Some discussions and questions about the units under unit LJ in LAMMPS

The LJ units of Lammps are interpreted in Manual. The key ones here are Sigma and Epsilon. If there are four types of atoms in A system, A,B,C and D, there will be multiple Sigma and epsilon, and the mixing rule can be used to obtain the inter-atomic sigma and epsilon. So my question is at the end of the output of the thermodynamic information there’s a fixed one under each timestep like energy, so if you want to convert the real energy, what is the Epsilon here?

So my question is do sigma and epsilon read in mannual change depending on the pair coeff value you set in your script, is that a fixed value? If I change how do I get this sigma and Epsilon to calculate the real parameters?

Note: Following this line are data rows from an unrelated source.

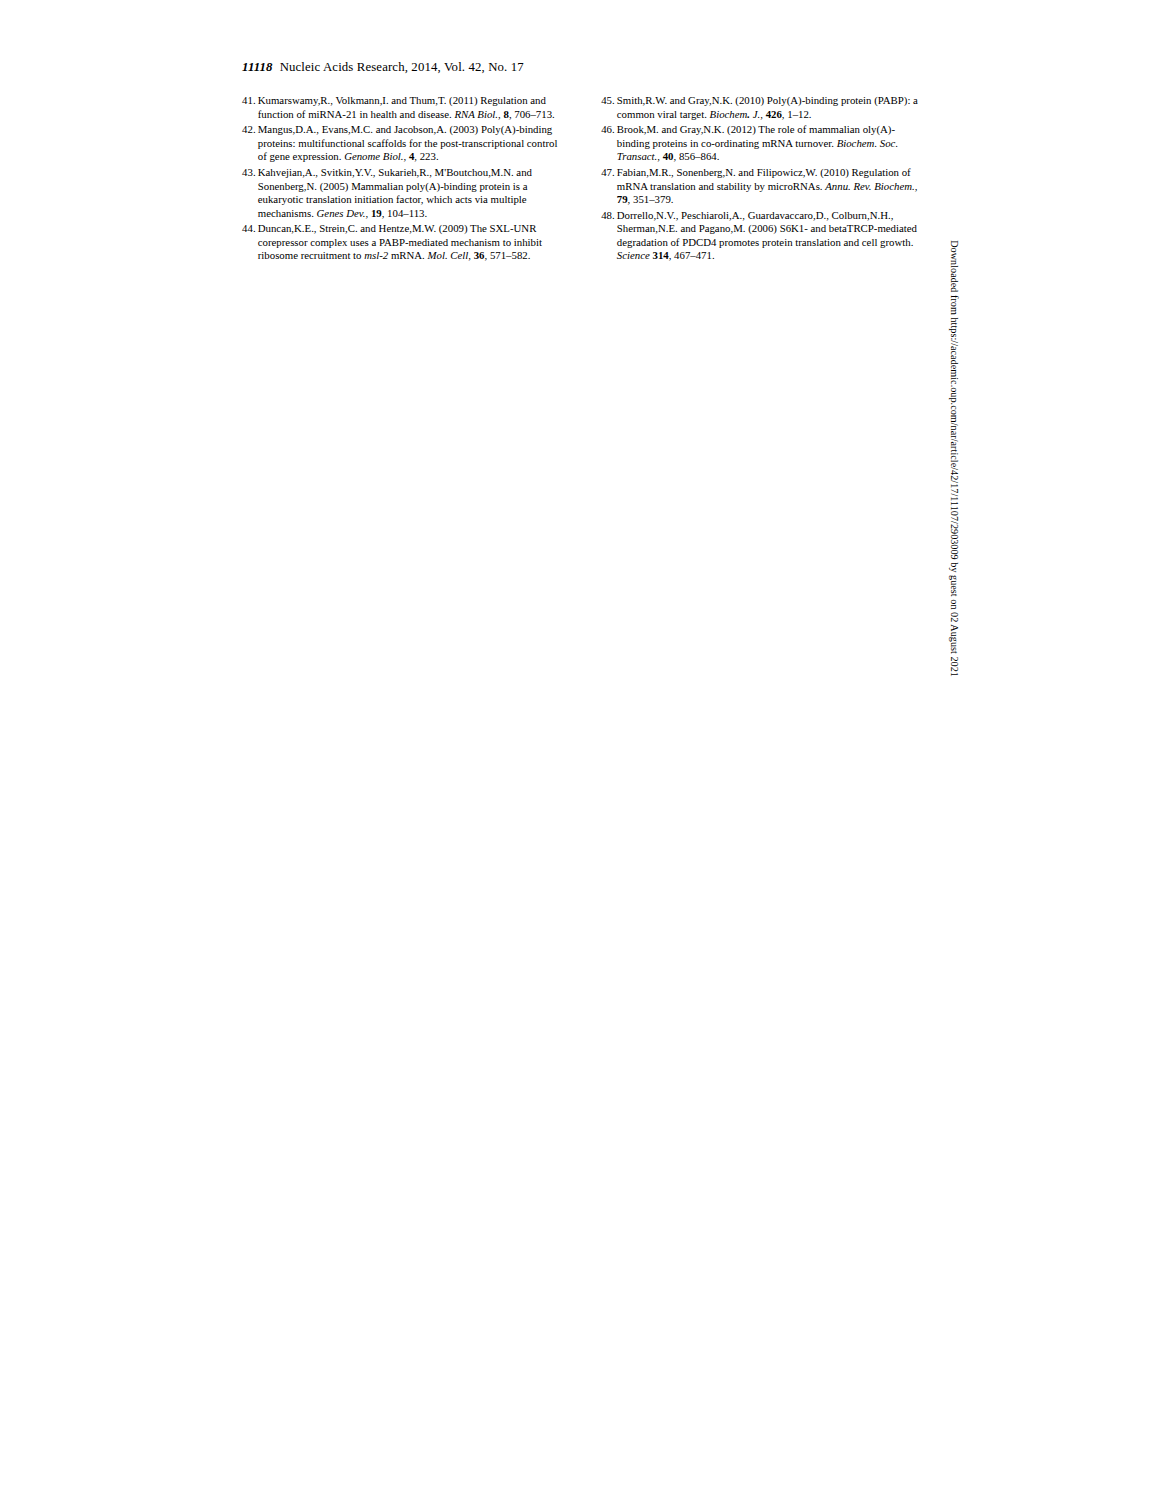11118 Nucleic Acids Research, 2014, Vol. 42, No. 17
41. Kumarswamy,R., Volkmann,I. and Thum,T. (2011) Regulation and function of miRNA-21 in health and disease. RNA Biol., 8, 706–713.
42. Mangus,D.A., Evans,M.C. and Jacobson,A. (2003) Poly(A)-binding proteins: multifunctional scaffolds for the post-transcriptional control of gene expression. Genome Biol., 4, 223.
43. Kahvejian,A., Svitkin,Y.V., Sukarieh,R., M'Boutchou,M.N. and Sonenberg,N. (2005) Mammalian poly(A)-binding protein is a eukaryotic translation initiation factor, which acts via multiple mechanisms. Genes Dev., 19, 104–113.
44. Duncan,K.E., Strein,C. and Hentze,M.W. (2009) The SXL-UNR corepressor complex uses a PABP-mediated mechanism to inhibit ribosome recruitment to msl-2 mRNA. Mol. Cell, 36, 571–582.
45. Smith,R.W. and Gray,N.K. (2010) Poly(A)-binding protein (PABP): a common viral target. Biochem. J., 426, 1–12.
46. Brook,M. and Gray,N.K. (2012) The role of mammalian oly(A)-binding proteins in co-ordinating mRNA turnover. Biochem. Soc. Transact., 40, 856–864.
47. Fabian,M.R., Sonenberg,N. and Filipowicz,W. (2010) Regulation of mRNA translation and stability by microRNAs. Annu. Rev. Biochem., 79, 351–379.
48. Dorrello,N.V., Peschiaroli,A., Guardavaccaro,D., Colburn,N.H., Sherman,N.E. and Pagano,M. (2006) S6K1- and betaTRCP-mediated degradation of PDCD4 promotes protein translation and cell growth. Science 314, 467–471.
Downloaded from https://academic.oup.com/nar/article/42/17/11107/2903009 by guest on 02 August 2021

You get reduced units by dividing properties in their actual with a reference value. There can be only one reference value per property. And some units, e.g. time are “derived” units thus their actual value is determined by an expression of their fundamental units as shown in the documentation.

To get any actual values you have to do the inverse operation. So if you have an epsilon value of 1.0 in your pair_coeff command then the actual epsilon is 1.0 multplied with the reference epsilon. If your pair_coeff command has an epsilon of 1.4, then the actual epsilon is 1.4 times the references. Similar for other properties.

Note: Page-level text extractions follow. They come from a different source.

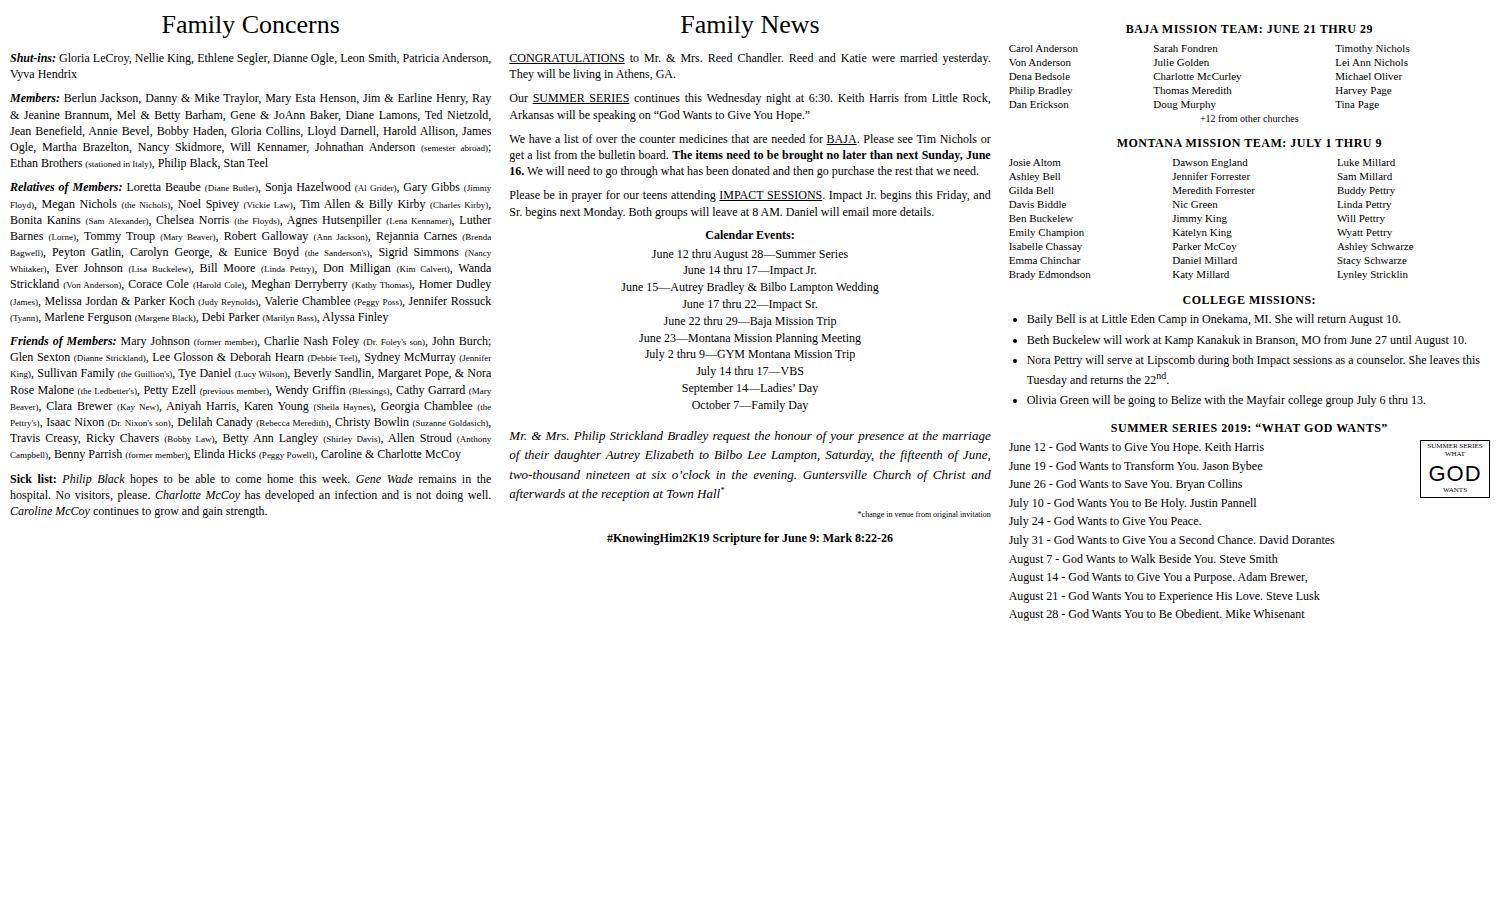Family Concerns
Shut-ins: Gloria LeCroy, Nellie King, Ethlene Segler, Dianne Ogle, Leon Smith, Patricia Anderson, Vyva Hendrix
Members: Berlun Jackson, Danny & Mike Traylor, Mary Esta Henson, Jim & Earline Henry, Ray & Jeanine Brannum, Mel & Betty Barham, Gene & JoAnn Baker, Diane Lamons, Ted Nietzold, Jean Benefield, Annie Bevel, Bobby Haden, Gloria Collins, Lloyd Darnell, Harold Allison, James Ogle, Martha Brazelton, Nancy Skidmore, Will Kennamer, Johnathan Anderson (semester abroad); Ethan Brothers (stationed in Italy), Philip Black, Stan Teel
Relatives of Members: Loretta Beaube (Diane Butler), Sonja Hazelwood (Al Grider), Gary Gibbs (Jimmy Floyd), Megan Nichols (the Nichols), Noel Spivey (Vickie Law), Tim Allen & Billy Kirby (Charles Kirby), Bonita Kanins (Sam Alexander), Chelsea Norris (the Floyds), Agnes Hutsenpiller (Lena Kennamer), Luther Barnes (Lorne), Tommy Troup (Mary Beaver), Robert Galloway (Ann Jackson), Rejannia Carnes (Brenda Bagwell), Peyton Gatlin, Carolyn George, & Eunice Boyd (the Sanderson's), Sigrid Simmons (Nancy Whitaker), Ever Johnson (Lisa Buckelew), Bill Moore (Linda Pettry), Don Milligan (Kim Calvert), Wanda Strickland (Von Anderson), Corace Cole (Harold Cole), Meghan Derryberry (Kathy Thomas), Homer Dudley (James), Melissa Jordan & Parker Koch (Judy Reynolds), Valerie Chamblee (Peggy Poss), Jennifer Rossuck (Tyann), Marlene Ferguson (Margene Black), Debi Parker (Marilyn Bass), Alyssa Finley
Friends of Members: Mary Johnson (former member), Charlie Nash Foley (Dr. Foley's son), John Burch; Glen Sexton (Dianne Strickland), Lee Glosson & Deborah Hearn (Debbie Teel), Sydney McMurray (Jennifer King), Sullivan Family (the Guillion's), Tye Daniel (Lucy Wilson), Beverly Sandlin, Margaret Pope, & Nora Rose Malone (the Ledbetter's), Petty Ezell (previous member), Wendy Griffin (Blessings), Cathy Garrard (Mary Beaver), Clara Brewer (Kay New), Aniyah Harris, Karen Young (Sheila Haynes), Georgia Chamblee (the Pettry's), Isaac Nixon (Dr. Nixon's son), Delilah Canady (Rebecca Meredith), Christy Bowlin (Suzanne Goldasich), Travis Creasy, Ricky Chavers (Bobby Law), Betty Ann Langley (Shirley Davis), Allen Stroud (Anthony Campbell), Benny Parrish (former member), Elinda Hicks (Peggy Powell), Caroline & Charlotte McCoy
Sick list: Philip Black hopes to be able to come home this week. Gene Wade remains in the hospital. No visitors, please. Charlotte McCoy has developed an infection and is not doing well. Caroline McCoy continues to grow and gain strength.
Family News
CONGRATULATIONS to Mr. & Mrs. Reed Chandler. Reed and Katie were married yesterday. They will be living in Athens, GA.
Our SUMMER SERIES continues this Wednesday night at 6:30. Keith Harris from Little Rock, Arkansas will be speaking on “God Wants to Give You Hope.”
We have a list of over the counter medicines that are needed for BAJA. Please see Tim Nichols or get a list from the bulletin board. The items need to be brought no later than next Sunday, June 16. We will need to go through what has been donated and then go purchase the rest that we need.
Please be in prayer for our teens attending IMPACT SESSIONS. Impact Jr. begins this Friday, and Sr. begins next Monday. Both groups will leave at 8 AM. Daniel will email more details.
Calendar Events:
June 12 thru August 28—Summer Series
June 14 thru 17—Impact Jr.
June 15—Autrey Bradley & Bilbo Lampton Wedding
June 17 thru 22—Impact Sr.
June 22 thru 29—Baja Mission Trip
June 23—Montana Mission Planning Meeting
July 2 thru 9—GYM Montana Mission Trip
July 14 thru 17—VBS
September 14—Ladies’ Day
October 7—Family Day
Mr. & Mrs. Philip Strickland Bradley request the honour of your presence at the marriage of their daughter Autrey Elizabeth to Bilbo Lee Lampton, Saturday, the fifteenth of June, two-thousand nineteen at six o’clock in the evening. Guntersville Church of Christ and afterwards at the reception at Town Hall*
*change in venue from original invitation
#KnowingHim2K19 Scripture for June 9: Mark 8:22-26
Baja Mission Team: June 21 thru 29
| Carol Anderson | Sarah Fondren | Timothy Nichols |
| Von Anderson | Julie Golden | Lei Ann Nichols |
| Dena Bedsole | Charlotte McCurley | Michael Oliver |
| Philip Bradley | Thomas Meredith | Harvey Page |
| Dan Erickson | Doug Murphy | Tina Page |
+12 from other churches
Montana Mission Team: July 1 thru 9
| Josie Altom | Dawson England | Luke Millard |
| Ashley Bell | Jennifer Forrester | Sam Millard |
| Gilda Bell | Meredith Forrester | Buddy Pettry |
| Davis Biddle | Nic Green | Linda Pettry |
| Ben Buckelew | Jimmy King | Will Pettry |
| Emily Champion | Katelyn King | Wyatt Pettry |
| Isabelle Chassay | Parker McCoy | Ashley Schwarze |
| Emma Chinchar | Daniel Millard | Stacy Schwarze |
| Brady Edmondson | Katy Millard | Lynley Stricklin |
College Missions:
Baily Bell is at Little Eden Camp in Onekama, MI. She will return August 10.
Beth Buckelew will work at Kamp Kanakuk in Branson, MO from June 27 until August 10.
Nora Pettry will serve at Lipscomb during both Impact sessions as a counselor. She leaves this Tuesday and returns the 22nd.
Olivia Green will be going to Belize with the Mayfair college group July 6 thru 13.
Summer Series 2019: “What God Wants”
SUMMER SERIES
WHAT GOD WANTS
June 12 - God Wants to Give You Hope. Keith Harris
June 19 - God Wants to Transform You. Jason Bybee
June 26 - God Wants to Save You. Bryan Collins
July 10 - God Wants You to Be Holy. Justin Pannell
July 24 - God Wants to Give You Peace.
July 31 - God Wants to Give You a Second Chance. David Dorantes
August 7 - God Wants to Walk Beside You. Steve Smith
August 14 - God Wants to Give You a Purpose. Adam Brewer,
August 21 - God Wants You to Experience His Love. Steve Lusk
August 28 - God Wants You to Be Obedient. Mike Whisenant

This is illogical. If that was true all pair_coeff statements - for example - would have to be 1.0 1.0 even though the interactions would be different. Thus this makes no sense.

Your question is yet another time that I am wondering why people that don’t fully understand reduced units insist on using them. LAMMPS works just as well with other units and the benefit of reduced units is in their generality i.e. when you don’t convert them back, but that benefit is already significantly reduced when you have multiple atom types with different (relative) parameters. In short, you are just making your life needlessly complicated.

For example, my pair coeff is the following

Pair coeff 1 1 0.5 3

Pair coeff 1 2 0.4 2.3

Pair Coeff 1 3 0.55 2

Pair coeff 2 2 0.5 2

Pair coeff 2 3 0.2 1

Pair coeff 3 3 1.2 2

When I run MD, I can get a series of energy in the out file. There should be a final epsilon for the system under certain timestep and temperature. How did this value come about? According to what you said, I can get the real value between each pair of atoms, but I want to know how to get the Epsilon for transformation in the final output of the system

That is your choice. This is why people choose reduced units: you only specify relative values in your input, so you can later translate it to many systems that have the same relative parameters by choosing a different reference epsilon (or sigma).

To re-iterate, all energies are scaled by the same epsilon value (in actual units) and all lengths by the same sigma (in actual units) and all masses by the same mass and so on.

It is not a problem if this is still beyond your comprehension. Just don’t use reduced units in that case, but directly units real or units metal.

I see what you’re saying which is that the whole system is going to work together and reduce to a set of parameters like temperature. What I’m curious about is what you said in order to iterate this same Epsilon, sigma, just like you said there’s always an Epsilon and Sigma in LAMmps to reduce the overall energy of different sigma and epsilon between different pairs of atoms, what I want to know most is if this epsilon can be found, How do we do that?

Thanks,I see what you’re saying which is that the whole system is going to work together and reduce to a set of parameters like temperature. What I’m curious about is what you said in order to iterate this same Epsilon, sigma, just like you said there’s always an Epsilon and Sigma in Lammps to reduce the overall energy of different sigma and epsilon between different pairs of atoms, what I want to know most is if this epsilon can be found, How do we do that?

For example, if I set T=1.6, I can calculate Epsilon under this system according to the case of T=1 given in the manual?

You still don’t understand and I am tired of explaining the same thing over and over again. There is nothing set in LAMMPS. This epsilon that you seek is an input, but one that LAMMPS does not need to know.

I’m sorry for making you answer my stupid questions so repeatedly。May I ask what the “relative value” here refers to?

The reduced units system.

Hi @JKLDZZZ,

This discussion on how to handle LJ units pops up regularly and was, for example, recently answered here. You’ll find another detailed explanation and a link to a tutorial example.

You might find more information on the general procedure of reduced units in physics by simply googling “reduced units” or looking at the forum/mailing list discussions for “lj units” topics.